Saturday July 28, 2012
Bankers: Malaysia not shielded from contagion risk
By JOHN LOH
KUALA LUMPUR: The idea that Malaysia is shielded from contagion risks arising from the distressed Western economies is a myth, according to banking executives.
“The whole notion of Malaysia being insulated is something we need to be less sanguine about,” Hong Leong Bank group chief risk officer (CRO) Justin Soong said during a panel discussion at the Asian Strategy and Leadership Institute's Malaysian Banking Summit.
Panellist Jeroen Thijs, CRO of Bank Islam Malaysia Bhd, echoed this, saying a country could never truly mitigate contagion risks, especially if it was plugged into the global economy.
“The only country that might be isolated from such risks is North Korea, but the rest are dependent on trade flows. If something goes wrong, some macroeconomic factors in Malaysia could change and affect banks and consumers here.
“I don't think you can mitigate or eliminate contagion risk. The best a bank can do is to make sure it is diversified across geographies, industries and instruments,” he said.
Nonetheless, proper risk management systems were now entrenched in the local financial services industry and part of “nearly every decision that banks make,” according to RAM Ratings deputy CEO Promod Dass.
Thijs said that prior to the Asian financial crisis, there was not much emphasis on risk management in the country.
“Now we see that our risk management is on par with international standards, and sometimes even better than some Western banks.”
Even with the current safeguards and systems in place, Dass said there was a need to engender a “risk culture” at all levels.
“Risk management is about the people. It is not just the CRO's role, but goes down to the officer that brings in the loan.
"The hardest thing for any risk management team is to stand back and stay away from herd mentality in the industry,” he said.
“While every bank in town is lending to a particular sector or pursuing a fashionable product or merger or acquisition, they must consider whether it is in their best interests in the long run.
"The banks that survived the crisis were the ones which were good at saying no during the best of times,” he added.

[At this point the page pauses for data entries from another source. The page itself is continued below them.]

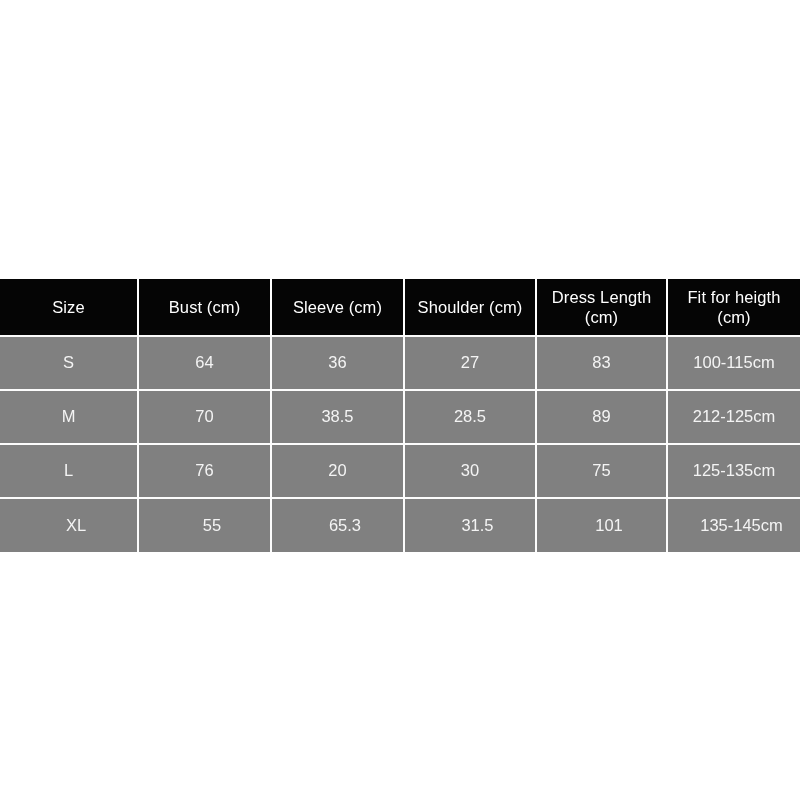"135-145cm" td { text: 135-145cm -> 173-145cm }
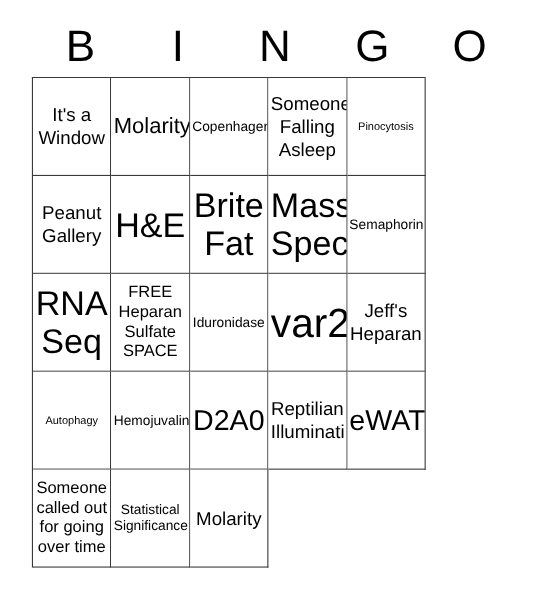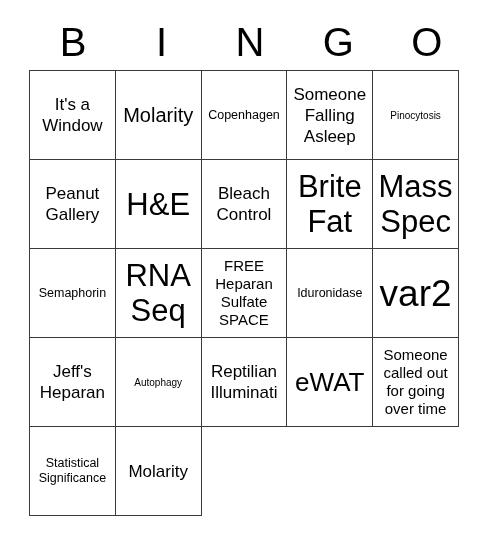"It's a Window" #bingo-grid { width: 430px -> 358px }
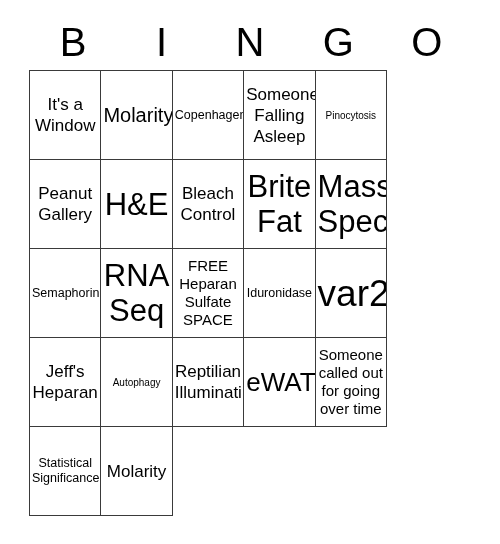"Bleach Control" div.bingo-cell { html: <div> <span>Bleach Control</span> </div> -> none }
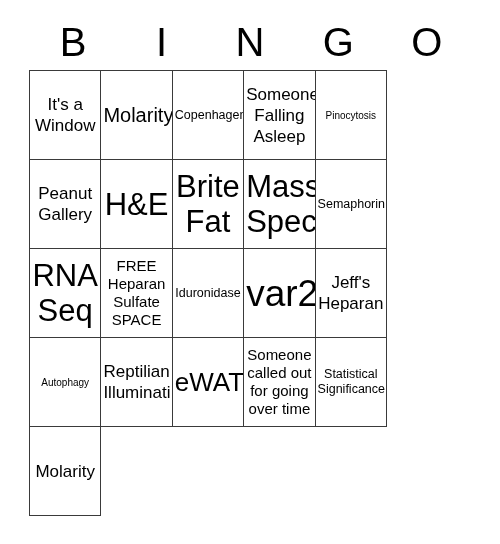"Hemojuvalin" div.bingo-cell { html: none -> <div> <span>Hemojuvalin</span> </div> }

Meanwhile, Thijs remarked that he was “baffled” by the continued reliance by banks on risk models and projections, citing the example of recently-disgraced US bank JP Morgan, which pioneered its use.
“We have seen over and over again that these models don't work. They are useful in normal times, but when stress breaks out, they are very un-useful' as they create a false sense of security.”
On the other hand, he named Wells Fargo as a case study for how banks should behave during both boom and bust.
“In the good times, they adhered to strong underwriting practices, and were losing market share hand over fist.
“I can assure you their shareholders were not happy," Thijs explained.
“But they said, No, we don't believe in loaning money to people who can't pay back'. Then the crisis hit and they didn't go under. Now they have the firing power and have acquired healthy assets from banks which needed to raise money.
“They have the highest market share of mortgages in the United States currently without ever having to compromise on their risk standards.”